As you know, New Jersey’s public schools rank among the finest in the nation. This achievement was made possible due to the unwavering dedication from all of New Jersey’s teachers and educational support professionals. In fact, we are proud products of New Jersey’s public school system ourselves.
Like you, we interact with many of the thousands of teachers and educational support professionals that live, work, commute to and vote in your legislative district. As we canvass our schools and speak with our members, the one common refrain that we all hear is the comment, “I am barely making it.” Although financial pundits have stated that the nation may be starting to pull out of the recession of the early 2000s, members across Passaic County, as well as across the state, are really struggling. The damage of P.L. 2011, Chapter 78, the law signed by former Gov. Chris Christie has caused our members to foreclose on their homes, risk auto repossession and encounter other challenging financial hardships—all of which have left many of them working multiple jobs just to keep the lights on.
Like you, our members are outraged because, since 2011, their take-home pay has decreased every single year. Think about that for a moment: As the prices of basic household necessities increase, our members’ paychecks steadily decrease. In many cases, these same members are paying over $13,000 per year towards their employee contribution for health insurance mandated under this law. To add insult to injury, unless the legislature acts to correct this, there is no end in sight to how much an employee will pay towards his/her share of health benefits because, as it stands, employees’ salaries are directly tied to health care premiums.
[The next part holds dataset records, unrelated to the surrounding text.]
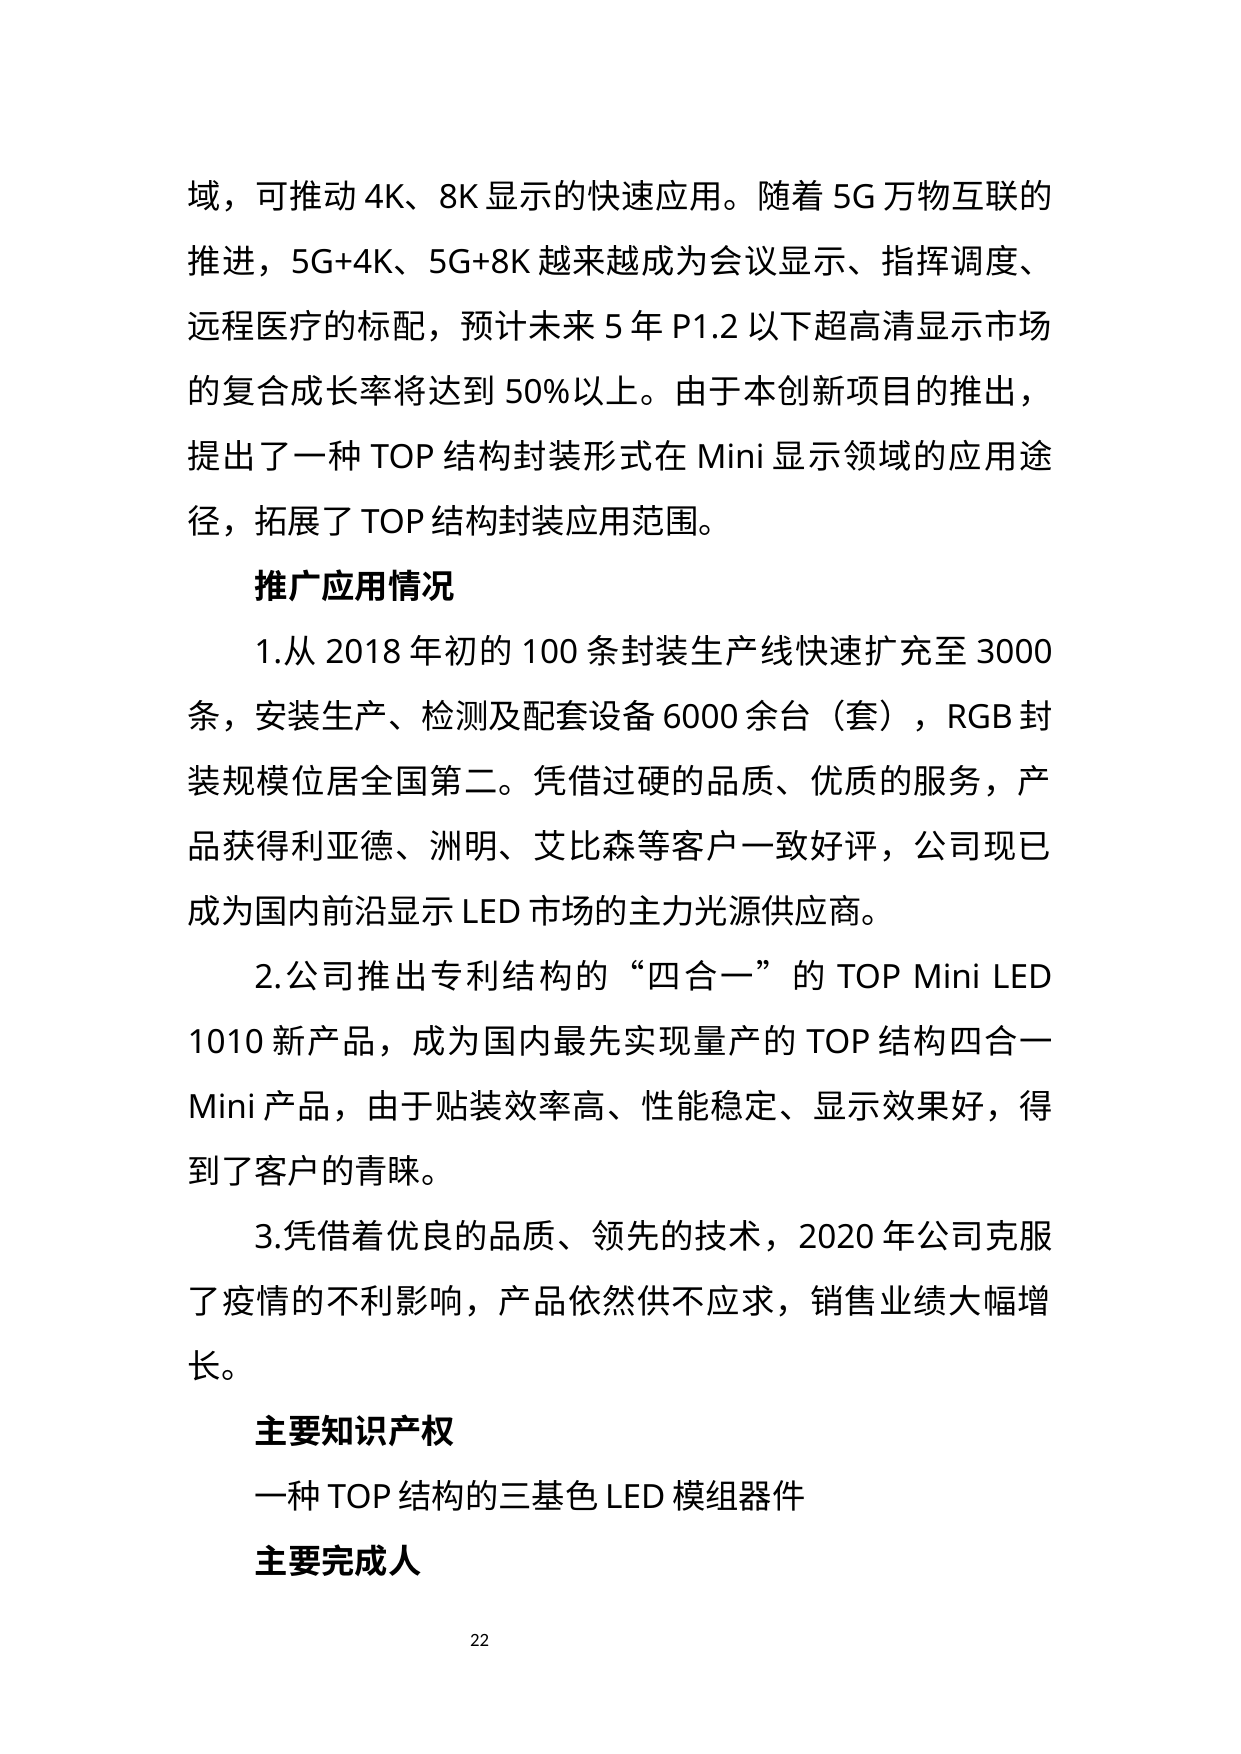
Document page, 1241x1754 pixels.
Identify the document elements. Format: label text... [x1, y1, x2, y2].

list 2.公司推出专利结构的“四合一”的TOP Mini LED 1010新产品，成为国内最先实现量产的TOP结构四合一Mini产品，由于贴装效率高、性能稳定、显示效果好，得到了客户的青睐。 [187, 942, 1053, 1202]
list 3.凭借着优良的品质、领先的技术，2020年公司克服了疫情的不利影响，产品依然供不应求，销售业绩大幅增长。 [187, 1202, 1053, 1397]
text 推广应用情况 [187, 552, 1053, 617]
list 1.从2018年初的100条封装生产线快速扩充至3000条，安装生产、检测及配套设备6000余台（套），RGB封装规模位居全国第二。凭借过硬的品质、优质的服务，产品获得利亚德、洲明、艾比森等客户一致好评，公司现已成为国内前沿显示LED市场的主力光源供应商。 [187, 617, 1053, 942]
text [187, 162, 1053, 552]
text 主要知识产权 [187, 1397, 1053, 1462]
text 一种TOP结构的三基色LED模组器件 [187, 1462, 1053, 1527]
text 主要完成人 [187, 1527, 1053, 1592]
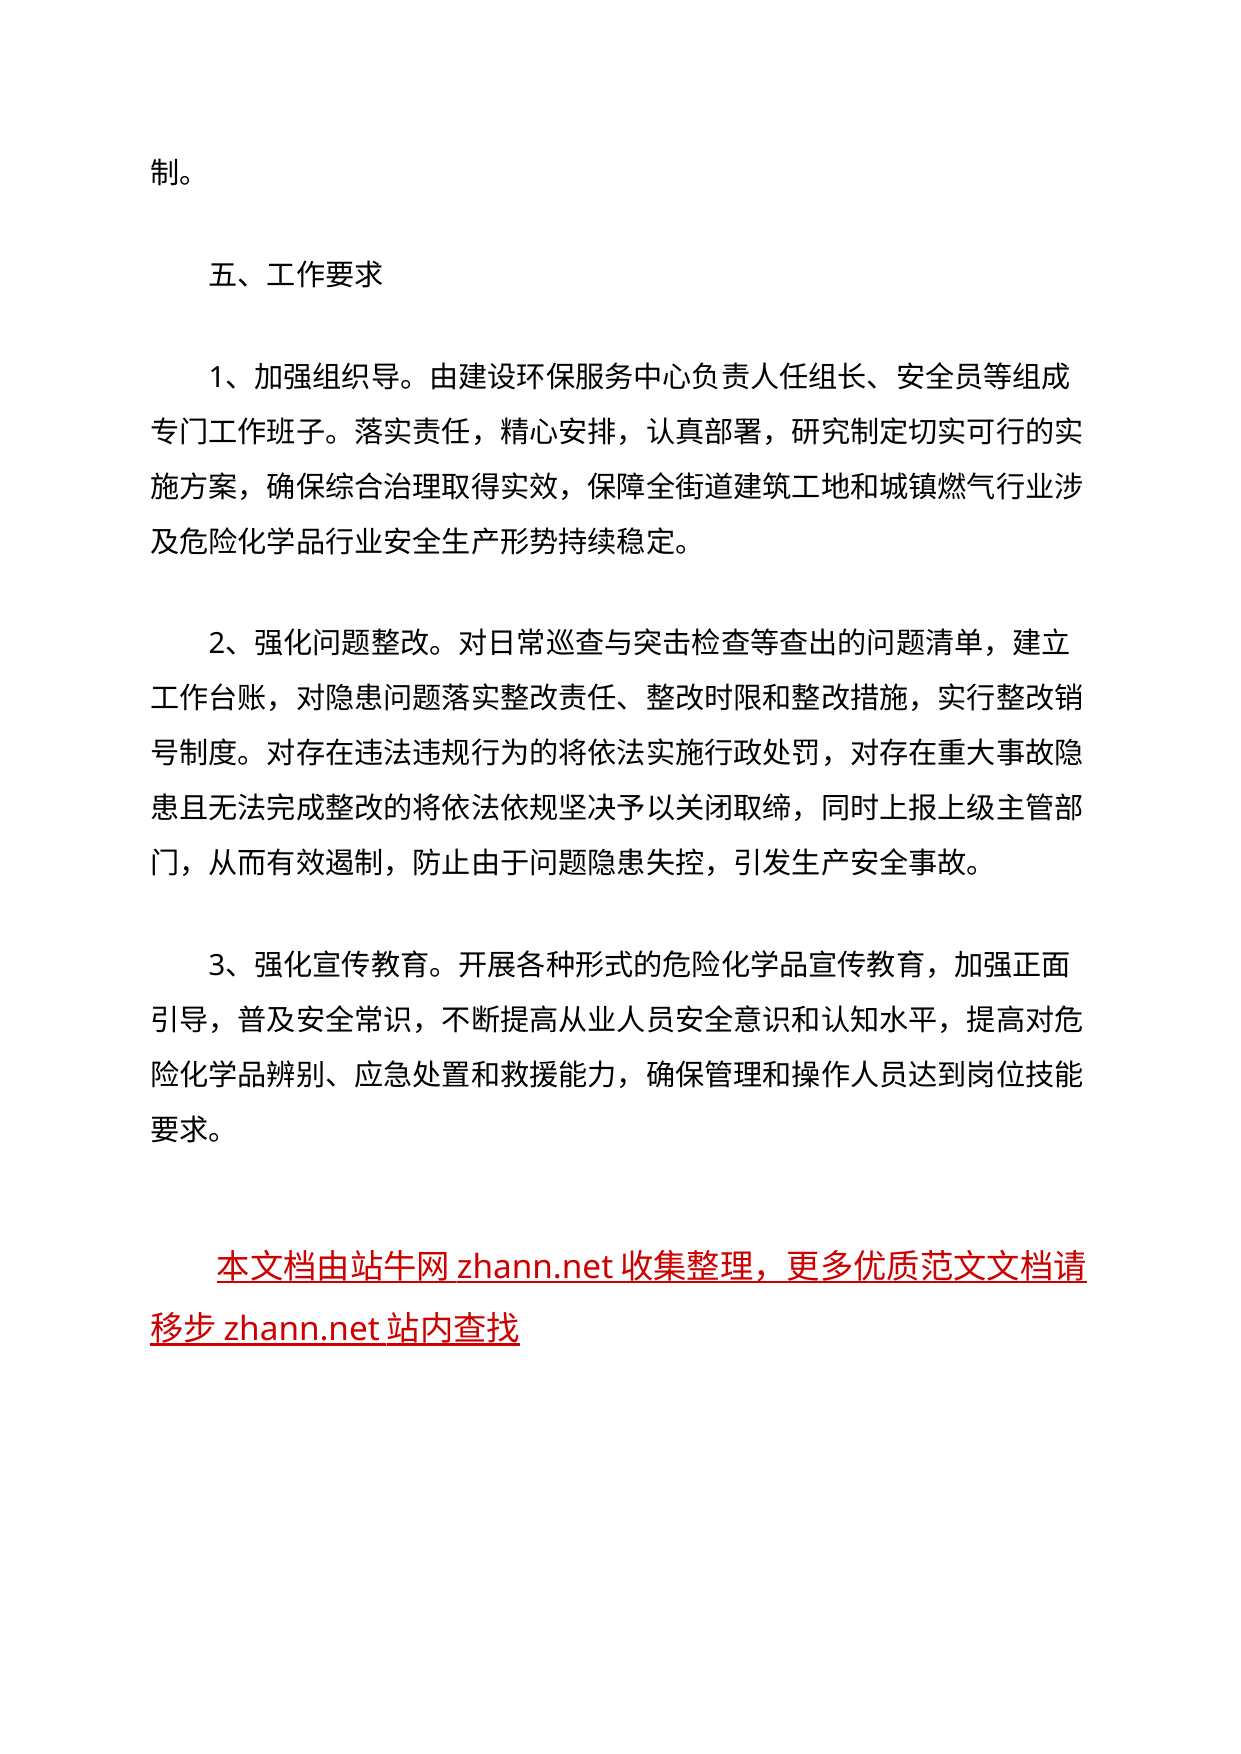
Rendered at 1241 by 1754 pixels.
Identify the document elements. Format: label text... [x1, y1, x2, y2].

text 1、加强组织导。由建设环保服务中心负责人任组长、安全员等组成专门工作班子。落实责任，精心安排，认真部署，研究制定切实可行的实施方案，确保综合治理取得实效，保障全街道建筑工地和城镇燃气行业涉及危险化学品行业安全生产形势持续稳定。 [150, 353, 1090, 561]
text 3、强化宣传教育。开展各种形式的危险化学品宣传教育，加强正面引导，普及安全常识，不断提高从业人员安全意识和认知水平，提高对危险化学品辨别、应急处置和救援能力，确保管理和操作人员达到岗位技能要求。 [150, 942, 1090, 1149]
text 2、强化问题整改。对日常巡查与突击检查等查出的问题清单，建立工作台账，对隐患问题落实整改责任、整改时限和整改措施，实行整改销号制度。对存在违法违规行为的将依法实施行政处罚，对存在重大事故隐患且无法完成整改的将依法依规坚决予以关闭取缔，同时上报上级主管部门，从而有效遏制，防止由于问题隐患失控，引发生产安全事故。 [150, 620, 1090, 882]
text 五、工作要求 [150, 252, 1090, 294]
text 本文档由站牛网zhann.net收集整理，更多优质范文文档请移步zhann.net站内查找 [150, 1239, 1090, 1351]
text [150, 150, 1090, 192]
Like you, we want to see only the best and the brightest educators in our public schools. However, many college-age students are watching their parents and former teachers struggle and are choosing not to enter the profession. This comes precisely at the time when we, the baby boom and X generations, will be retiring, and our schools will need to attract and retain new teachers to take our collective place. Unless we do something to restore the respect for our public school employees and right this wrong, we could be faced with a teacher shortage soon, leaving us unable to maintain our world-class school system.
Finally, like you, we are seeking a solution to the horrendous unintended consequences of Chapter 78, as well as additional job protections for the thousands of educational employees that live, work, commute to and vote in your legislative district. Thousands of employees in Passaic County are relying on legislators—like you—to stand with us.
To that end, we humbly request that you publicly support S-2606, S-296, and S-3089, so we can continue to strengthen our public schools and provide our teachers and educational support with much-needed relief and long-overdue job protections. Like you, they simply want to educate their own children and provide the necessities their families deserve.
John McEntee, Jr., President, Paterson Education Association
Eda Ferrante, President, Wayne Education Association
Robin Holcombe, President, Education Association of Passaic
Susan Butterfield, President, Passaic County Education Associations.